Today is a “do nothing” day for me. Not really – I’ve been doing things, but they are passive things for the most part. I had to finish up a small freelance project this morning because they wanted the completed file by 3 p.m. this afternoon. While I was doing that I got some laundry started, ripped a couple books on CD to my hard drive, and packaged up two packages that had to be mailed today (one was a surprise sale from my Etsy shop which I got last night, another is something my cousin left here when she came in town to interview).

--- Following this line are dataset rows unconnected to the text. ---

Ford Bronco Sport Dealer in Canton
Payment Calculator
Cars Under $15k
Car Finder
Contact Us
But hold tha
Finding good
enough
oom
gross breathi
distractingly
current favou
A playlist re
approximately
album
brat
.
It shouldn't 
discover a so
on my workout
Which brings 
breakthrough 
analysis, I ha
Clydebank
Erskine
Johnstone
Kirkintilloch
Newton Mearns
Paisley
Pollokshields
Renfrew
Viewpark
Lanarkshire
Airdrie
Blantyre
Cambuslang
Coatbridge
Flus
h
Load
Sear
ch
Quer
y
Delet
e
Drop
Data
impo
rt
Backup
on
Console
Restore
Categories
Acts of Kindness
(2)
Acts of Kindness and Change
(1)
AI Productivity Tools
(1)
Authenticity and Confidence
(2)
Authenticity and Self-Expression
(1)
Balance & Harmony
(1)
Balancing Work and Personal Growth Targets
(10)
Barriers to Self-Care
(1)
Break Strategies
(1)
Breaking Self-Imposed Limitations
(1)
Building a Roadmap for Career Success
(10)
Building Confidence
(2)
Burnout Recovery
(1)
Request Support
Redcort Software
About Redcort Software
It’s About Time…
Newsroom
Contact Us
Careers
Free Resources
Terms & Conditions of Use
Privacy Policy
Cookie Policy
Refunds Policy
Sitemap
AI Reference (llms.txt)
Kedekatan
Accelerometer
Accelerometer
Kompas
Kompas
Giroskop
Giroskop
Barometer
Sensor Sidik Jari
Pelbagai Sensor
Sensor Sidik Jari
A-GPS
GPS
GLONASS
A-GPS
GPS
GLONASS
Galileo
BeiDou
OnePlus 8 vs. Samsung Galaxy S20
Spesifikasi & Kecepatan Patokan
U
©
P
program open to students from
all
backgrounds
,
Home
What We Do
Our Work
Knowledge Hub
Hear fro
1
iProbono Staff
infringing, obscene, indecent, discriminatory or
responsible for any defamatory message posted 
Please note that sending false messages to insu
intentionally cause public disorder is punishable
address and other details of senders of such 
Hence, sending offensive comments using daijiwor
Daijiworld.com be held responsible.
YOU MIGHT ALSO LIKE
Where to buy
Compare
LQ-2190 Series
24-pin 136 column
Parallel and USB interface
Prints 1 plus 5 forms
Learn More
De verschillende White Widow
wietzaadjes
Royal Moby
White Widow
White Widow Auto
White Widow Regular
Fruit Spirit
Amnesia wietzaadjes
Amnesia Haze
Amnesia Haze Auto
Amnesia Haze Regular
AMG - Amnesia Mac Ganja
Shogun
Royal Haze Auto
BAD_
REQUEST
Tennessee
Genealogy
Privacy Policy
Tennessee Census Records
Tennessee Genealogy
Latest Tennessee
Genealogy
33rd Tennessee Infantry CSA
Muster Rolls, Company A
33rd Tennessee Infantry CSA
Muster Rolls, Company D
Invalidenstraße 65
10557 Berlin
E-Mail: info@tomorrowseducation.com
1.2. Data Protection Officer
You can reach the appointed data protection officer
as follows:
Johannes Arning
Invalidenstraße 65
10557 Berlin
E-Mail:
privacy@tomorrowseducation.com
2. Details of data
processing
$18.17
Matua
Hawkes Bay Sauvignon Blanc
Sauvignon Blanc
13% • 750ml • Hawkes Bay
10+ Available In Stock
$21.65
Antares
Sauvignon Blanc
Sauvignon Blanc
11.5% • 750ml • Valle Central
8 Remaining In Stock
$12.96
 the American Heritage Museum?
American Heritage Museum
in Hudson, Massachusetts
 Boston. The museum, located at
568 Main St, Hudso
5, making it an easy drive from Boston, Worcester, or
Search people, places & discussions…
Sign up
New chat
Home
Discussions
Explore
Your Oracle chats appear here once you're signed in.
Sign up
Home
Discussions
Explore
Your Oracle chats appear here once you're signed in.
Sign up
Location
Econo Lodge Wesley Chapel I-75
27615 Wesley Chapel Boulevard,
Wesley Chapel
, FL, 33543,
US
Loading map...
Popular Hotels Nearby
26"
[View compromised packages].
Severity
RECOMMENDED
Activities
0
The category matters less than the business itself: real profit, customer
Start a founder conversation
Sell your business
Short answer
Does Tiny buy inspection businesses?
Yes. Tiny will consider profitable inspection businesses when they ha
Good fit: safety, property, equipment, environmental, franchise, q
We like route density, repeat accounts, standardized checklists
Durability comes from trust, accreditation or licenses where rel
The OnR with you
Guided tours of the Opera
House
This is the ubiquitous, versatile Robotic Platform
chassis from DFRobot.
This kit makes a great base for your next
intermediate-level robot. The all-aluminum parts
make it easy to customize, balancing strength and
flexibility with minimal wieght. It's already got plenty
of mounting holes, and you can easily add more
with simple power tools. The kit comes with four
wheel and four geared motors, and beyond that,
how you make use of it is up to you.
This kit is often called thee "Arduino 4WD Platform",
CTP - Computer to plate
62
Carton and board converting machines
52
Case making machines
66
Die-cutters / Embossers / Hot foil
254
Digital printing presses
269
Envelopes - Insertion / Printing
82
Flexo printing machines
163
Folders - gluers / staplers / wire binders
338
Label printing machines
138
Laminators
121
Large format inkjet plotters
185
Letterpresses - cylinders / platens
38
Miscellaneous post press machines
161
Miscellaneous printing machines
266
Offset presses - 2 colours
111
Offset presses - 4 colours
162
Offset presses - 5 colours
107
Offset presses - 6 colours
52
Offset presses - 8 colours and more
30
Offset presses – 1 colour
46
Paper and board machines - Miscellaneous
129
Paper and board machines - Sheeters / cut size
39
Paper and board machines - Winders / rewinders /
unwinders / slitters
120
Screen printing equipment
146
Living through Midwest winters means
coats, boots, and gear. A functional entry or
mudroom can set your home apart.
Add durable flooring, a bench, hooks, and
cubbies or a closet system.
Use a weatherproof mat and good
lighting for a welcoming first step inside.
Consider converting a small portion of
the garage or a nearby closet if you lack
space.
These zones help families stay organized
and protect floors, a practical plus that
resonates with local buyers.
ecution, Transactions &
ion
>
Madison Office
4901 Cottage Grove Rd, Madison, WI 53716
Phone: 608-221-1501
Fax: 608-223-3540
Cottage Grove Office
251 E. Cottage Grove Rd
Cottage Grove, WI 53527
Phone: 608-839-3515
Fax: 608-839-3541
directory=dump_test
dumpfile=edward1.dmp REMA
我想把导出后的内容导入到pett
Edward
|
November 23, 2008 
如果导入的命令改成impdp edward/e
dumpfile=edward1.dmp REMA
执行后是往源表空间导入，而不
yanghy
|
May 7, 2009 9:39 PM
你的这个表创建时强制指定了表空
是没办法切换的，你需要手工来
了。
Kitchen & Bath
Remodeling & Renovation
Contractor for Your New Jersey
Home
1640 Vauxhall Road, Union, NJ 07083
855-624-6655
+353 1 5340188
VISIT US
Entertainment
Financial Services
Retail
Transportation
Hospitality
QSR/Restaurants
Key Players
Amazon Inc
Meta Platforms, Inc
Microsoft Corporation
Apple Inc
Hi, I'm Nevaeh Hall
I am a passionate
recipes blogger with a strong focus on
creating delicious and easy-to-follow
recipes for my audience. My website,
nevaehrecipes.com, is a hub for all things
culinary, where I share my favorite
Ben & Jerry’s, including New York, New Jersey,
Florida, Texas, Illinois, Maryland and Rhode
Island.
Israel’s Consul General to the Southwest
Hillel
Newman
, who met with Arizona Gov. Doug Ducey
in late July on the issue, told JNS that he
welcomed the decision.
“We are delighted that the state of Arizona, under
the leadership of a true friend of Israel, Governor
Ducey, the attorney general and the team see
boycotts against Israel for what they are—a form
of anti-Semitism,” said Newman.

But I didn’t want to go to the pool today (especially since I got another mild sunburn hanging out at the pool yesterday). I don’t want to go to the library. I don’t want to go to the grocery store. I don’t want to go outside – I want to be a hermit today as much as possible.
But these kids aren’t getting that. Oh, they were content to watch TV for a while – but that got old. So they began playing. And making messes. And pestering me for food (with all the physical activity they’ve been getting the past couple of weeks their appetites have increased exponentially). They are now “racing” up and down the stairs with a couple of their stuffed animals. The TV is off because I’m recording two movies at the same time (YAY for free premium channel weekends on DirecTV!), so they can’t watch right now.
This weekend is a busy one since it’s my 40th birthday AND Father’s Day. Denis and I have opted to go to dinner and a movie on Sunday night since we don’t have small group. But tomorrow I’m sure we’ll be out and about since it’s supposed to sunny and bright (I predict early morning pool time).
And so today I just want to hide out. Do nothing. Go nowhere. Just chill. Is that asking too much?